To install and set up the AI-Based Fraud Detection project, follow these steps:
-
Clone the repository:
git clone https://github.com/Tek-nr/AI-Based-Fraud-Detection.git
The datasets used within the project were researched from Kaggle, Google Dataset Search, UCI Machine Learning Repository, OpenML, DataHub, Papers with Code, EU Open Data Portal, Awesome Public Dataset resources and selected among the most preferred ones in the literature. Each dataset offers unique characteristics and can be utilized for different purposes. Below is a summary of the datasets:
Dataset Name | Dataset Link | Number of Samples | Number of Features |
---|---|---|---|
Credit Card Fraud Detection | Link | 284,807 | 31 |
Credit Card Transactions Fraud Detection | Link | 1,048,576 | 23 |
Fraud E-commerce | Link | 150,000 | 11 |
Synthetic data from a financial payment system | Link | 594,643 | 10 |
Within the scope of the project, the most used machine learning and deep learning algorithms in the literature for this project were examined comparatively.
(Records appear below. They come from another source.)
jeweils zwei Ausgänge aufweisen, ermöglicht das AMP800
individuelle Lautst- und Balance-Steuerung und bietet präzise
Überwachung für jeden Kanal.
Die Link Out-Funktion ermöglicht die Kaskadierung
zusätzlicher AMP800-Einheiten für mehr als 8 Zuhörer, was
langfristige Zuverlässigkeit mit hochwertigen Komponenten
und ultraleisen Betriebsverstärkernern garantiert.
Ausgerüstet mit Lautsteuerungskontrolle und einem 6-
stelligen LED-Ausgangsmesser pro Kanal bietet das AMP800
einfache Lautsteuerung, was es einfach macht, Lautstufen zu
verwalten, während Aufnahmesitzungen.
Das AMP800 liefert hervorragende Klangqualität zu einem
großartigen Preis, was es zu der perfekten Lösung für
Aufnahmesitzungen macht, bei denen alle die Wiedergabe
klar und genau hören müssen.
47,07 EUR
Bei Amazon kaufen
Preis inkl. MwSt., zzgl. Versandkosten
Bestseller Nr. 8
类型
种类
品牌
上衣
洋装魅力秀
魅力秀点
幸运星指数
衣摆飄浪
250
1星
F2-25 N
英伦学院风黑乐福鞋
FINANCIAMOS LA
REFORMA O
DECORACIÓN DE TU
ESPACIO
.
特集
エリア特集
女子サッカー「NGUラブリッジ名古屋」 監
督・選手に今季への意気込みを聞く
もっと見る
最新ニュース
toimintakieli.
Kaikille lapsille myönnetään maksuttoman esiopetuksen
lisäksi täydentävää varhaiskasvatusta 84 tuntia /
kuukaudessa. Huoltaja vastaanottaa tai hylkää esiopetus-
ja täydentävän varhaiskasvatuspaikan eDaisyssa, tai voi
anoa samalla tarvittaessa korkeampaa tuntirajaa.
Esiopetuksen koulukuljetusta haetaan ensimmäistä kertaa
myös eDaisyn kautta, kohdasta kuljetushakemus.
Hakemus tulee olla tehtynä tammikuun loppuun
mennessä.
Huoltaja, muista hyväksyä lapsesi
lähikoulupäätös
Machine Learning | Deep Learning |
---|---|
XGBClassifier | ANN |
CatBoostClassifier | CNN |
AdaBoostClassifier | RNN |
GradientBoostingClassifier | LSTM |
LGBMClassifier | Autoencoder |
-
Clone the repository:
git clone https://github.com/YourUsername/YourRepository.git
-
Navigate to the project directory:
cd YourRepository
-
Access the datasets by referring to their respective links provided in the table above.
-
Download the datasets and place them in the appropriate directory within your project.
-
Use the datasets in your machine learning or data analysis tasks as needed.
-
Make sure to properly attribute the datasets by including the relevant citations or credits to the dataset providers.
-
If you make use of the datasets in your research or projects, consider providing a link or acknowledgment to the original dataset source in your work.
-
If you perform any preprocessing or modifications to the datasets, clearly document the changes made in your project's documentation or README file.
-
Ensure compliance with any licensing or usage restrictions associated with the datasets.
Contributions to this repository are welcome! If you have any additional datasets or improvements to the existing datasets, feel free to submit a pull request.
This repository and the datasets within it are licensed under the MIT License. So, feel free to modify this code to match your specific project and dataset details.